» TASK REQUIREMENTS: Looking at the records below, say how many lines include "Length", and add nothing else.

» DATA TO USE:
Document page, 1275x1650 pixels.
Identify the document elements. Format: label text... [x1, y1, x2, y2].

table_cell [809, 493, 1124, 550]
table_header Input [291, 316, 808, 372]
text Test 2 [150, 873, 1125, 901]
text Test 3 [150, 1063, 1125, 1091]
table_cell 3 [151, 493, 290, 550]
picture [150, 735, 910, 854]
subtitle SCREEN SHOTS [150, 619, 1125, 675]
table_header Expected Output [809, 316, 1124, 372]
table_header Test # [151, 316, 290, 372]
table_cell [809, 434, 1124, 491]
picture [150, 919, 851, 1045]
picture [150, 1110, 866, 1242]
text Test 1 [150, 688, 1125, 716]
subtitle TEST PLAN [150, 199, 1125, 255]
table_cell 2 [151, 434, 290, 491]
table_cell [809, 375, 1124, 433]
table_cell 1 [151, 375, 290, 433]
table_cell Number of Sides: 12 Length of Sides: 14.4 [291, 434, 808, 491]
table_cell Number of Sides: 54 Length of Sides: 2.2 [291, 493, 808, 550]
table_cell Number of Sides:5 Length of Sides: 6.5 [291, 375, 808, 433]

» REPLY TO THE EXERCISE: 3